Às margens do Lago Paranoá e próximo à Ponte Honestino Guimarães, o Tô no Jogo completa um ano provando que o esporte pode ser praticado por todos
(foto: Marcelo Ferreira/CB/D.A Press)
Uma briga de rua entre garotos na Vila Planalto chamou a atenção de Edison Raw. O homem desceu do carro para tentar intervir e ainda foi ofendido por um deles. Raw percebeu a rebeldia do menino, mas o convidou para o auxiliar em sua academia de tênis. A cena descrita aconteceu há mais de 20 anos. Hoje, os dois se divertem ao relembrar e concordam que o esporte pode mudar vidas. O garoto é Fábio Rocha e está com 31 anos e professor de tênis na academia do mestre, a Raw Tennis.
Para tirar o menino da situação de vulnerabilidade, Edison o chamou para ser gandula na sua academia. No dia a dia, o ex-tenista profissional percebeu que Fábio tinha jeito para o esporte e começou a treiná-lo sem cobrar nada, dando à criança os materiais para a prática.
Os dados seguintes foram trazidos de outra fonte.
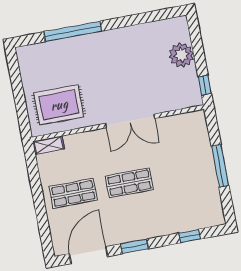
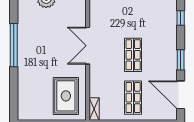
window: (73, 31) -> (14, 45), moved
double door: (130, 121) -> (88, 46), swing flipped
Ele acreditava no potencial do garoto, relembra o o proprietário da academia.
Na linha do pensamento de Raw, a ex-tenista profissional Claudia Chabalgoity desenvolveu um projeto de inclusão social. Às margens do Lago Paranoá e próximo à Ponte Honestino Guimarães, o Tô no Jogo, capitaneado por ela, completa um ano provando que o esporte pode ser praticado por todos. No ano passado, a iniciativa auxiliou mais de 20 pessoas com deficiência intelectual.
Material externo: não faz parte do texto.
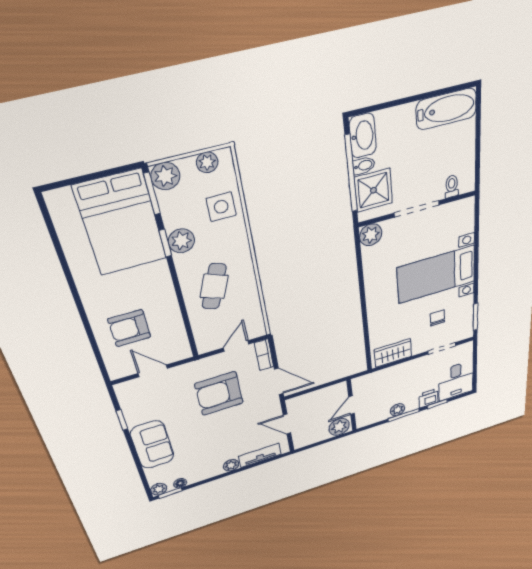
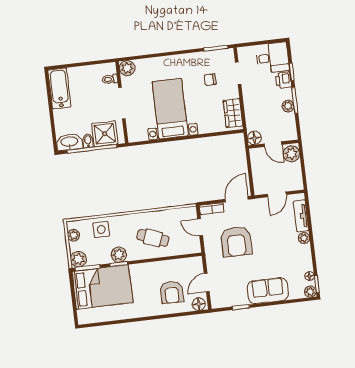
plant: (371, 235) -> (127, 68), moved
bed with nightstands: (436, 275) -> (170, 109), moved, turned 180
floor lamp: (117, 368) -> (199, 304), added
floor lamp: (360, 384) -> (254, 138), added

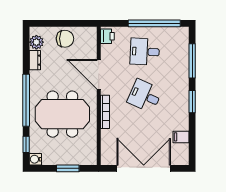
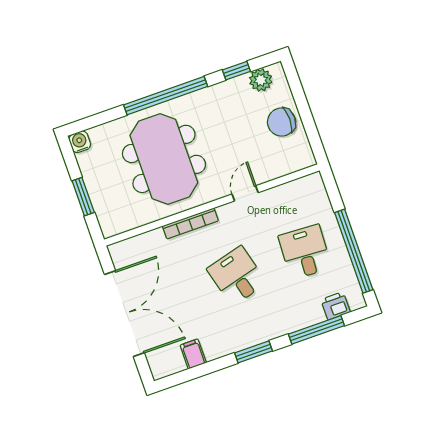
printer: (107, 36) -> (336, 306), moved, turned 180
chair: (65, 39) -> (281, 122), turned 90
dresser: (35, 60) -> (232, 87), removed
door: (99, 74) -> (245, 193), width x0.53
desk: (145, 96) -> (237, 276), turned -39
window: (26, 144) -> (236, 71), moved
As aulas são oferecidas na Associação dos Servidores do Senado Federal (Assefe), no Setor de Clubes Sul, e, para este ano, 30 alunos começaram a praticar na primeira quinzena deste mês. Eles estão divididos em três turmas, sendo duas de integrantes da Associação Pestalozzi de Brasília e uma da Associação de Pais e Amigos dos Excepcionais (Apae). Cada turma tem uma aula por semana com duração de duas horas.
Nove vezes campeã do circuito de tênis da organização International Tennis Federation, o IFT, Claudia Chabalgoity conta que teve a ideia de criar o projeto quando cursava psicologia para entender o desenvolvimento intelectual de quem enfrenta limites. “Nós acreditamos que o ser humano é a parte física, mental e corporal. Por isso, podemos alcançar o maior potencial dele, de acordo com o máximo da sua capacidade”, explica. A ex-campeã diz que não faz comparações entre os alunos e que trabalha para que consigam ter uma vida mais autônoma, de acordo com o que cada um consegue desenvolver.
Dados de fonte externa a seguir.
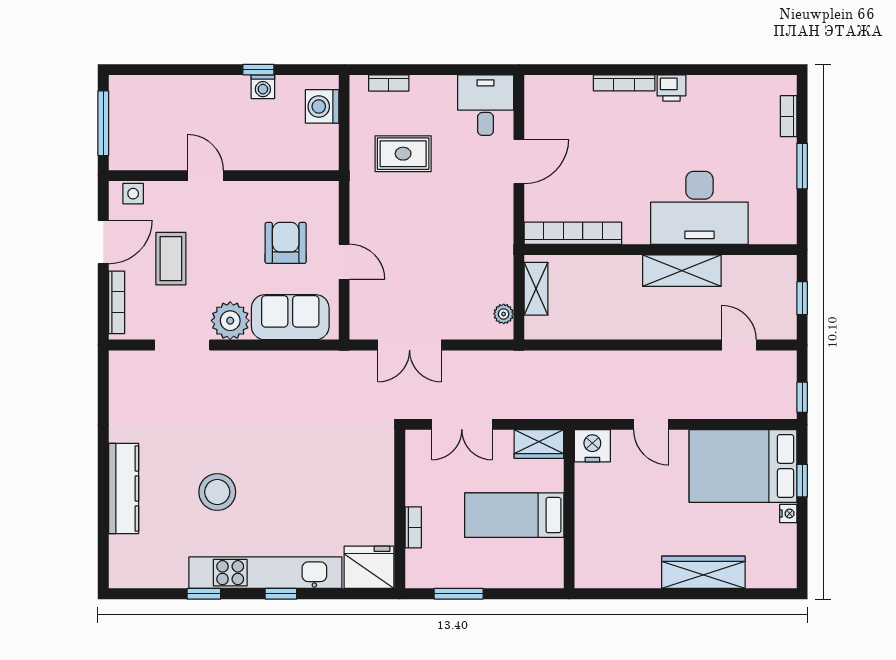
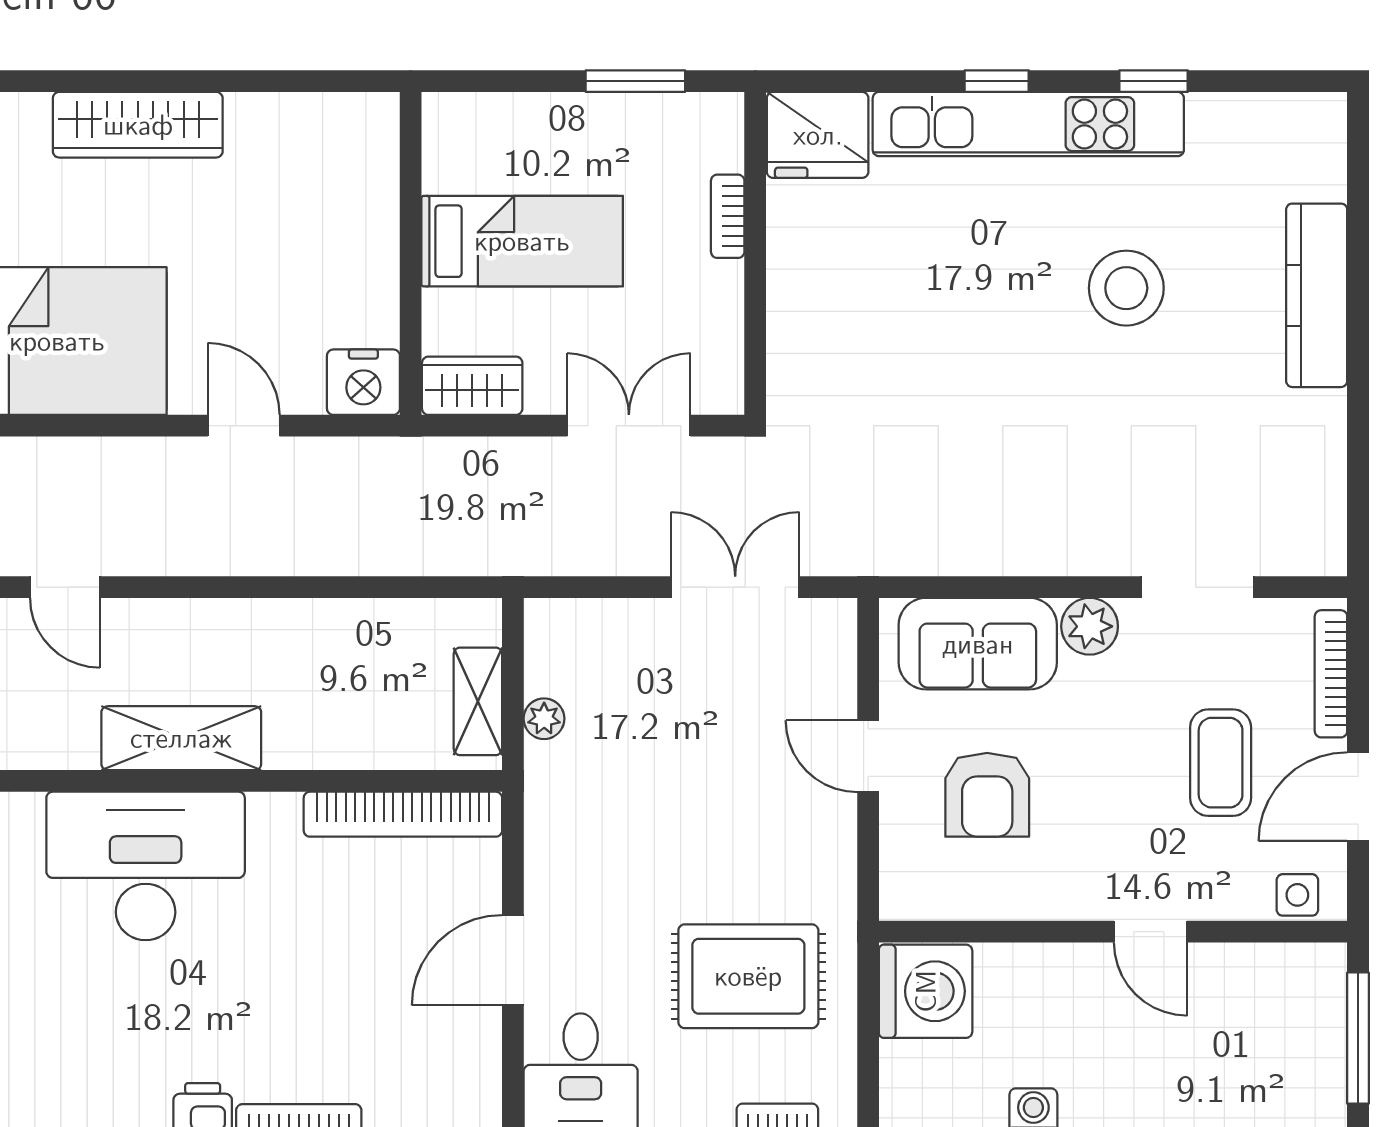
washing machine: (322, 106) -> (926, 991), moved, width x1.37, depth x1.37
rug: (403, 154) -> (748, 976), width x1.36, depth x1.43
plant: (504, 314) -> (544, 719), moved
plant: (230, 321) -> (1090, 626), width x0.73, depth x0.73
Entre os alunos, o atleta de corrida Luciano Rocha, 40 anos, morador do Riacho Fundo, conta que nunca havia praticado tênis e está satisfeito com a nova experiência. “O que mais importa para mim é praticar esporte, porque inclui as pessoas. Quem sabe, futuramente, a gente possa até participar de alguma competição mundial”, planeja o jogador atendido pela Pestalozzi.
Consciência
Na semana passada, quando o Correio assistiu a uma das aulas, os alunos participantes passavam por avaliação física e psicológica — a primeira etapa do projeto. “A gente faz testes para ver a flexibilidade, mobilidade, foco, concentração, equilíbrio, coordenação e a própria técnica do tênis”, explica a coordenadora de práticas integrativas Isabel Nabuco, que também é especialista em antiginástica.
Ela reforça que as atividades do Tô no Jogo são feitas dentro e fora da quadra. “É um trabalho de consciência de si, porque a musculatura está envolvida com as emoções. A antiginástica acredita que um corpo mais flexível, mais relaxado, é mais forte e mais disposto a qualquer coisa”, explica Isabel. Além dela e da tenista, a equipe do Tô no Jogo é formada por um técnico no esporte, um psicólogo e uma terapeuta ocupacional. O projeto é patrocinado pelo Banco de Brasília (BRB), mas os organizadores estão em busca de mais apoiadores porque, em breve, desejam atender cadeirantes.
Voltando à história no menino briguento, as desavenças entre os dois foram transformadas em amizade que se aproxima ao amor de pai e filho. O rapaz se formou em educação física e, desde o início da juventude, também dá aula na empresa de Raw. Satisfeito em ver Fábio formado, o professor conta que, por diversas vezes, também recebeu em sua academia meninos sem condições financeiras. “Eu não planejei nada disso, começou de uma forma muito natural”, diz. Para ele, apesar de ser conhecido por muitos como um esporte elitista, o tênis tem espaço para todos.